Получается, это все ради предупреждения о казни Валмона и недобрососедских настроений королевы — а значит, и Совета. Альберто проводил герцога, раздумывая, чего именно добивается ее величество. Спорные острова Талигу без надобности, если не будет флота, способного их защищать, а таковой у него появится не скоро — слишком привык он за прошлый Круг полагаться на Марикьяру.
Альберто вздохнул, опускаясь в кресло, и закинул голову, бездумно глядя в потолок. Было душно до сдавленного дыхания от воздуха этого города и воспоминаний, разбуженных им, ставших непосильным грузом. Хотелось домой, но еще больше — в море. Берто так давно не уходил в плаванье… с тех пор, как из родича соберано стал его наследником. Закрыв глаза, он вспомнил блеск волн под безжалостным южным солнцем, прямую линию далекого горизонта и шум расправляющихся по ветру парусов. Иногда ему казалось, что вся его жизнь осталась там, в море, вместе с юностью, азартом первого боя, первой победой, первой любовью; заблудилась и растаяла в южном ветре и соленой воде, и возврата к ней не отыскать. Берто потянулся к оставленной на столике веточке сирени, измятой и подвявшей. Если бы сейчас он нашел цветок Абвениев, его желание оказалось бы столь же несбыточным, что и у Арно.
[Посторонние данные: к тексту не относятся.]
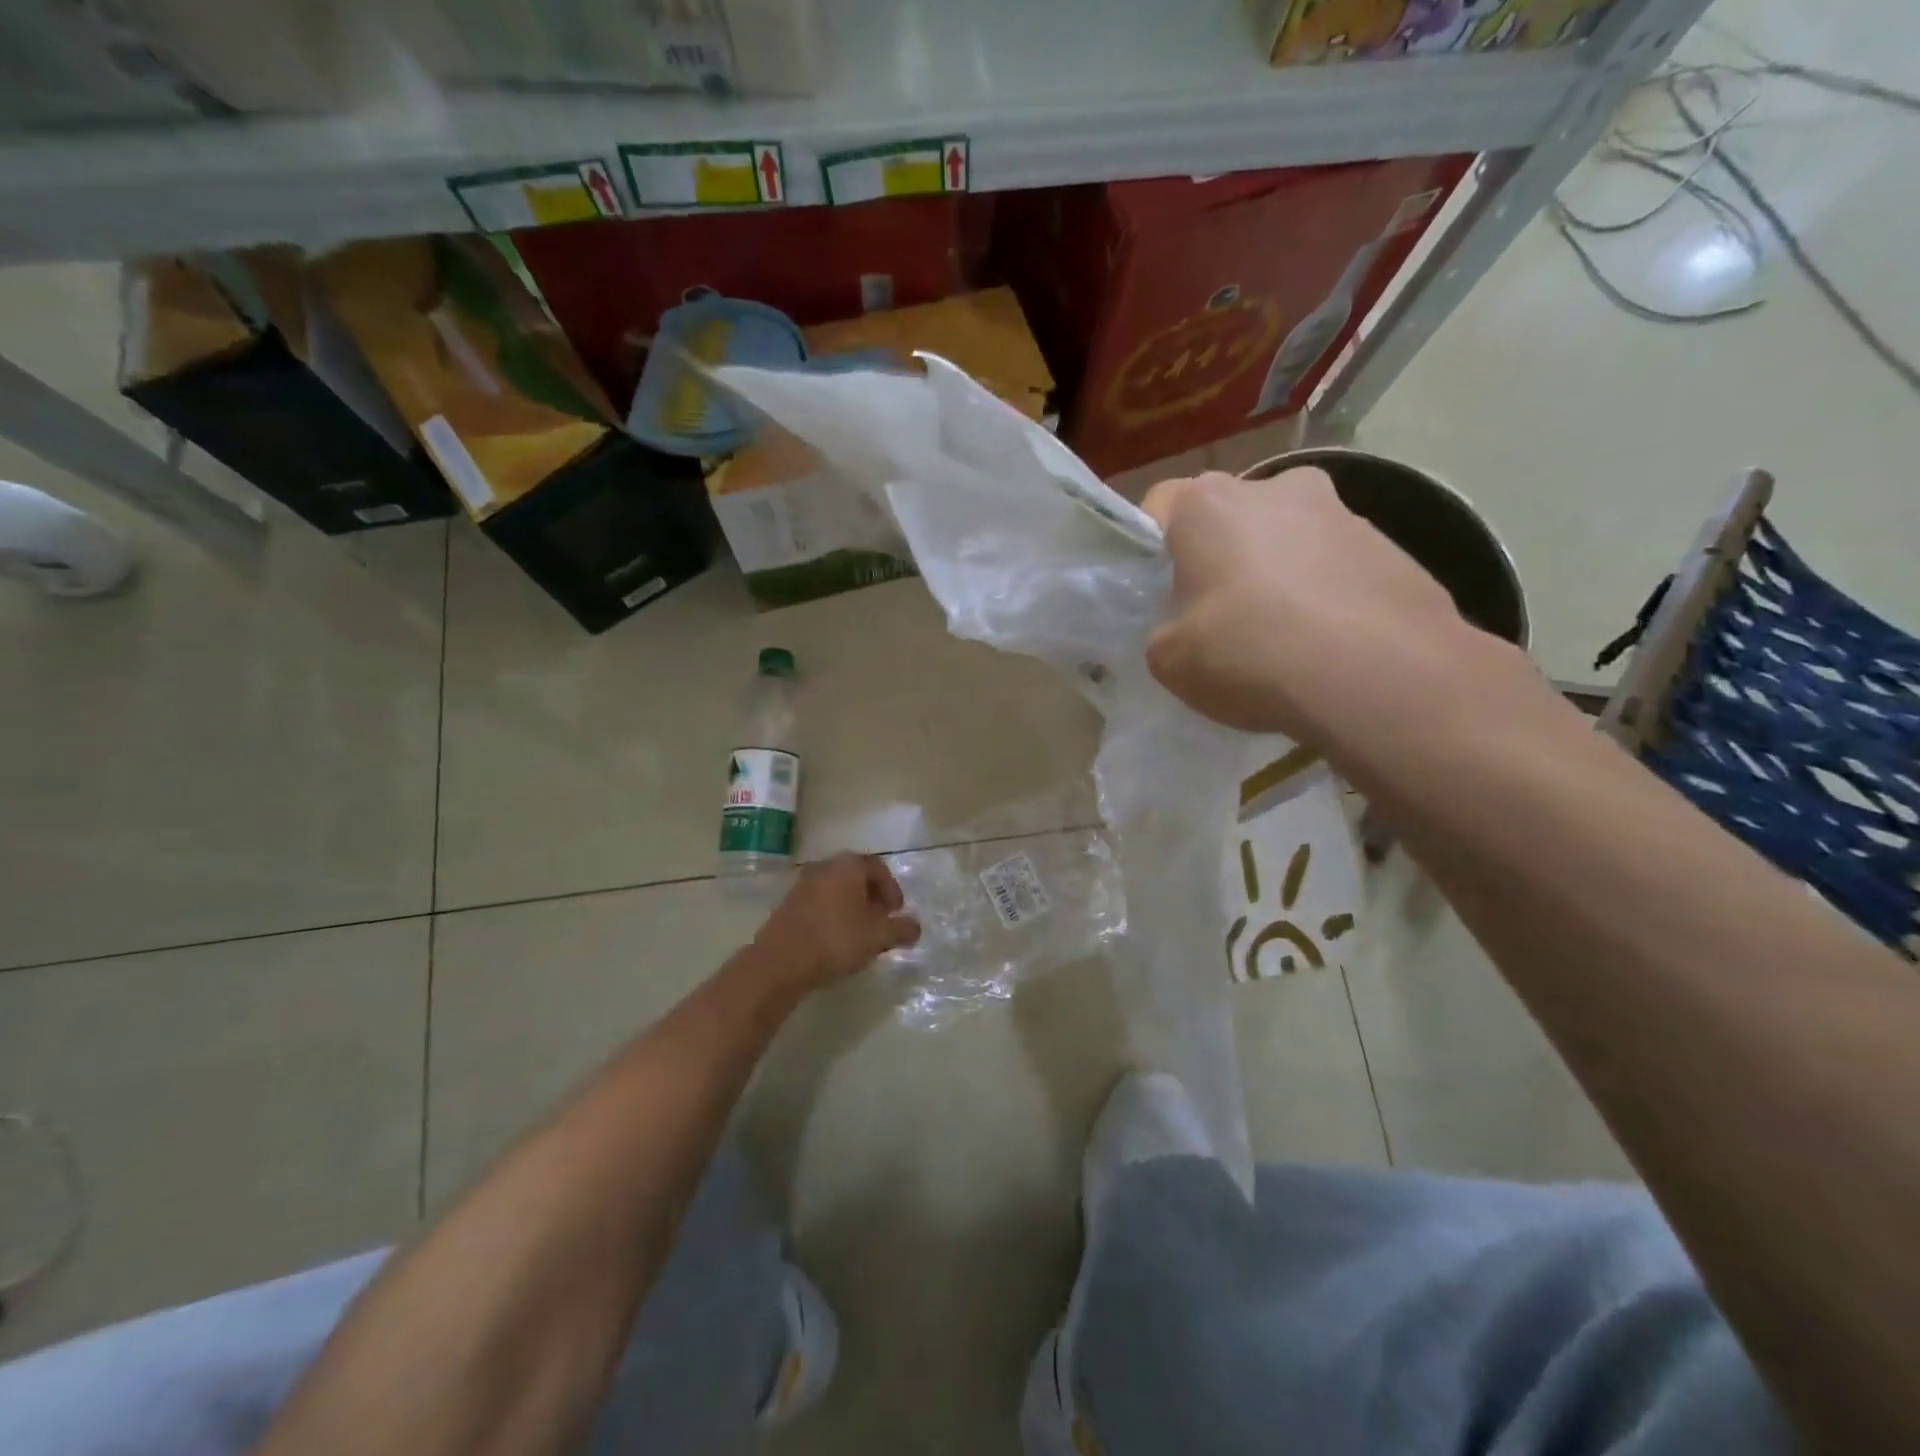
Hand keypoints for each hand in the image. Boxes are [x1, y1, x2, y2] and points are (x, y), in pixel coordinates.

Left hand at [751, 854, 920, 993]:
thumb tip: (916, 926)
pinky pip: (819, 902)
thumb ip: (901, 929)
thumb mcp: (877, 937)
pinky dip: (832, 914)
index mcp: (848, 865)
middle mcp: (825, 866)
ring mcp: (803, 884)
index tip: (896, 912)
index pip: (878, 867)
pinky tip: (835, 939)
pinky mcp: (788, 904)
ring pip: (836, 889)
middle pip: (856, 876)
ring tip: (859, 934)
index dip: (892, 889)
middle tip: (881, 922)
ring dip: (852, 907)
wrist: (780, 961)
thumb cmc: (836, 940)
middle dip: (872, 897)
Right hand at [1141, 468, 1515, 744]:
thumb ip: (1164, 630)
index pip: (1159, 503)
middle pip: (1229, 514)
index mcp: (1207, 504)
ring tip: (1284, 631)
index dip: (1153, 548)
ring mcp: (1341, 510)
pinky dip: (1325, 589)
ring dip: (1278, 568)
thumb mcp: (1169, 659)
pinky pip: (1336, 562)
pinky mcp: (1390, 544)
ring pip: (1288, 533)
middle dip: (1220, 553)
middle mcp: (1274, 487)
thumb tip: (1183, 626)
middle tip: (1218, 610)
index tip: (1159, 589)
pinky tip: (1329, 640)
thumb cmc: (1250, 653)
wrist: (1380, 675)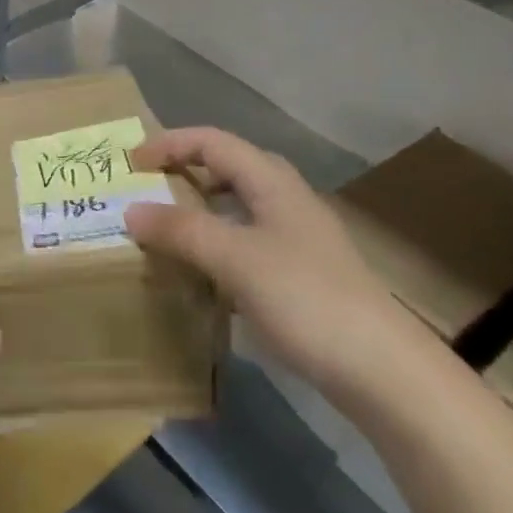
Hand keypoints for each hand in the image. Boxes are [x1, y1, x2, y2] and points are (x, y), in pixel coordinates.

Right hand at [124, 128, 425, 399]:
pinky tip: (202, 274)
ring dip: (200, 209)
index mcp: (272, 184)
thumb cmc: (305, 298)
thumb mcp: (234, 258)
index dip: (170, 144)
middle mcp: (286, 202)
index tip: (131, 163)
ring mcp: (297, 240)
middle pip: (230, 167)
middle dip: (186, 170)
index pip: (214, 142)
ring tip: (167, 228)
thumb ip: (181, 230)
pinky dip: (216, 245)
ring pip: (239, 207)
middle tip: (149, 188)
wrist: (382, 370)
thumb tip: (130, 210)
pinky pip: (246, 242)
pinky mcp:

Таких ливней не было давно, если верить здешним старожилам. Вода низвергается стеной, вуалью скрывая мир, размывая очертания. Альберто смотрит на срывающийся с козырька над крыльцом поток, разбивающийся о камень ступеней, и с удивлением вслушивается в звонкую пустоту своей души, словно дождь смывает все сжигавшие его эмоции, оставляя только усталую скорбь, горчащую на губах глотком касеры.
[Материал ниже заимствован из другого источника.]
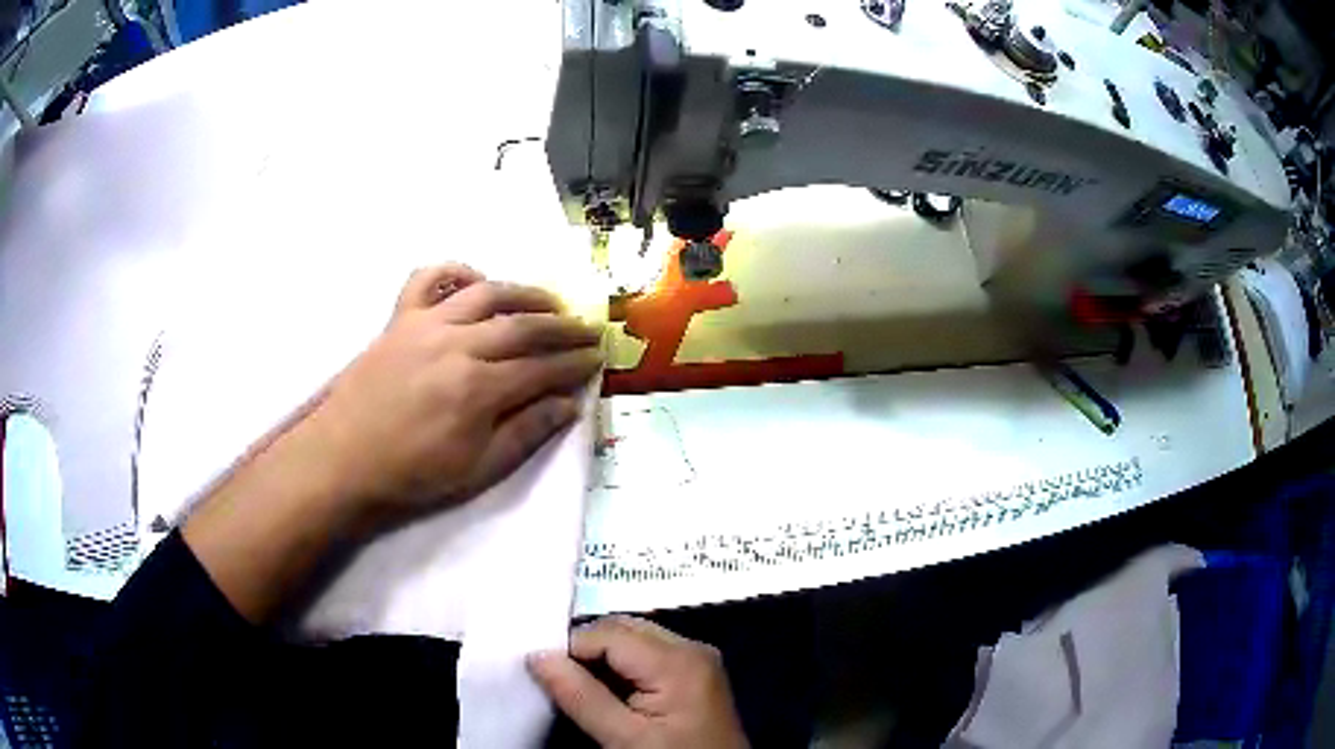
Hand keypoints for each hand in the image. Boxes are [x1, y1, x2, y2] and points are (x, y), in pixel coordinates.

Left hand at [303, 263, 602, 521]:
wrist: (344, 460)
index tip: (598, 359)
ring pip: (487, 294)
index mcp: (480, 387)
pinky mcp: (400, 319)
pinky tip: (476, 280)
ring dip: (525, 293)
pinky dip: (455, 271)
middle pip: (523, 325)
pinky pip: (428, 279)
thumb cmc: (412, 473)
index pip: (542, 367)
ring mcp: (426, 324)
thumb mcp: (477, 470)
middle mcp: (459, 343)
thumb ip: (525, 433)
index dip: (575, 363)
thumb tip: (568, 406)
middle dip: (563, 327)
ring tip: (550, 302)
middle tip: (589, 329)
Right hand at [529, 616, 748, 748]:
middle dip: (587, 648)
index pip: (608, 633)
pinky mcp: (696, 673)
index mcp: (678, 660)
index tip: (545, 673)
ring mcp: (697, 659)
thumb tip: (539, 656)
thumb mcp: (623, 737)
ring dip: (603, 657)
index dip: (571, 648)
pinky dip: (623, 666)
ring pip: (634, 637)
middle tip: (561, 680)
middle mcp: (692, 648)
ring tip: (583, 688)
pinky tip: (610, 691)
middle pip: (624, 628)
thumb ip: (580, 696)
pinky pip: (650, 653)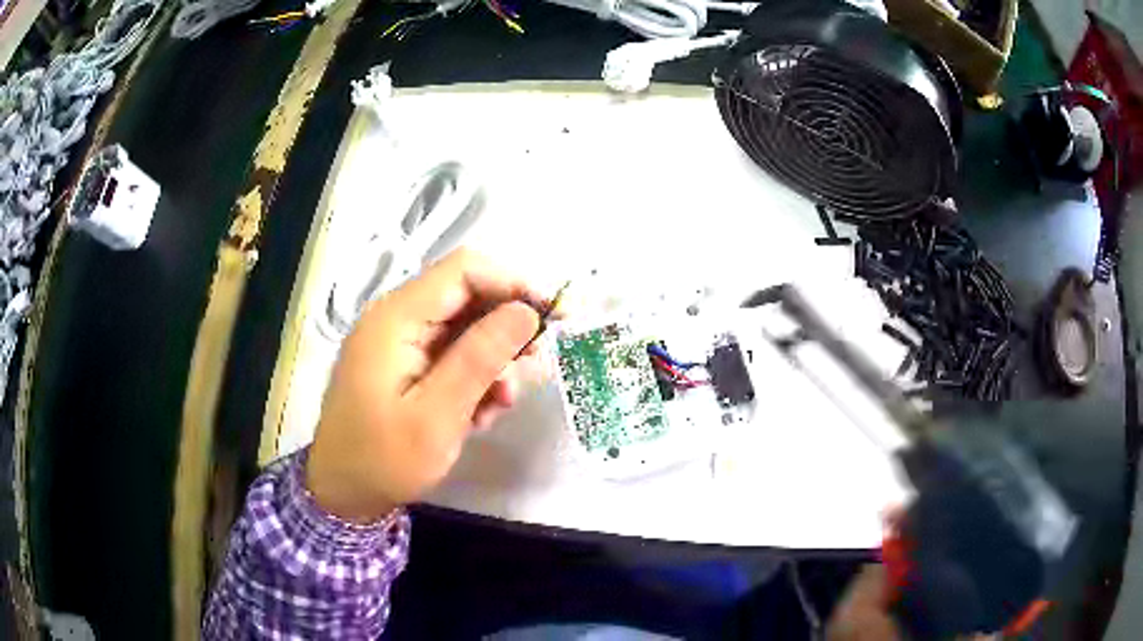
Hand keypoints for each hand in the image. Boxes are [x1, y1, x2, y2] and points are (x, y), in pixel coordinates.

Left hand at [306, 248, 545, 521]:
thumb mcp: (438, 416)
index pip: (465, 270)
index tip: (554, 316)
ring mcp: (399, 340)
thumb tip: (527, 312)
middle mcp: (397, 317)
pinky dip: (474, 377)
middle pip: (468, 296)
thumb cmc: (384, 459)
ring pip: (465, 327)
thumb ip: (480, 358)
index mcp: (396, 318)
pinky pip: (451, 353)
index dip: (514, 283)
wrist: (343, 491)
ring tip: (500, 403)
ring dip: (493, 360)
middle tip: (533, 368)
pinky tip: (478, 413)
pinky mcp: (404, 362)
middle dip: (507, 328)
Да и разве можно злиться и проклинать слепую случайность, унесшую жизнь предпоследнего из шести унаров, собравшихся когда-то в Старой галерее Лаик? Война бесстрастна и слепа, она не ведает, кому дарит смерть. И все-таки терять друга нестерпимо больно.
Альберто все никак не может поверить и принять того, что Арно больше нет. Что не будет больше ни чуть небрежных и слегка бравадных писем, ни беспечной улыбки, ни пушистой челки. Что все, что осталось ему от друга, — только память о беспечных днях. Которых тоже уже не будет.
Берто не может и не хочет верить в эту правду, в гроб, оставшийся за тяжелыми дверями часовни, в застывшее бледное лицо. Кажется, стоит только дождаться, когда закончится дождь, пройти по старым улицам, свернуть под высокую арку, во двор, привольно заросший сиренью, — и встретишь на крыльце встрепанного и широко улыбающегося друга, недоумевающего, где Альберто умудрился так задержаться.
Вот только все иллюзии разбиваются о пустой выстывший взгляд стоящего рядом человека.
Через четыре года до Берто доходит весть о смерти в очередном сражении с наследниками Хайнриха последнего своего однокорытника. Полковник Зараза остается жить в солдатских байках, становясь почти легендой, наравне с маршалом-Леворуким и адмиралом-Бешеным. Недурная компания, но слабое утешение.
Память — сомнительное сокровище. В ней слишком много сожаления и скорби. Но за неимением учишься ценить и это. Небо над отцветающей сиренью звеняще ясное и безбрежно высокое. Почему-то от этого Берто чувствует себя еще более одиноким.
Регентский совет принял маркиза Салину в тот же день. Встреча прошла в меру торжественно, а от приветственных слов и витиеватых выражений симпатий и надежд на дальнейшую неослабевающую дружбу «родственных» стран ломило голову. Обсуждение насущных вопросов, ради которых Альберто был прислан в Олларию, тонуло в этом потоке словоблудия, приторном до тошноты, как поданный в перерыве шадди. От прямых же вопросов уставшего от дипломатического трепа Берто представители Совета мастерски уходили. Его величество в переговоры не вступал, да и вообще, кажется, не особо улавливал смысл происходящего. Как Берто ни вглядывался, не смог уловить в последнем Савиньяке ни отблеска гордого превосходства отца, ни безрассудной веселости Эмиля, ни неудержимой вспыльчивости Арно. Знакомые черты, ставшие безнадежно пустыми и невыразительными, казались злой насмешкой над памятью Альберто. И посмертной маской ушедшим в Рассветные сады предвестникам погони.
Этот мальчик был не более чем марионеткой в руках регентского совета. Да и сам совет — тоже лишь ширма, прикрывающая самовластное правление королевы-матери, официально даже не входящей в его состав. Вот и на этот раз ее величество Селина Савиньяк, милостью Создателя королева Талига, решила соблюсти формальности и не присутствовала на обсуждении.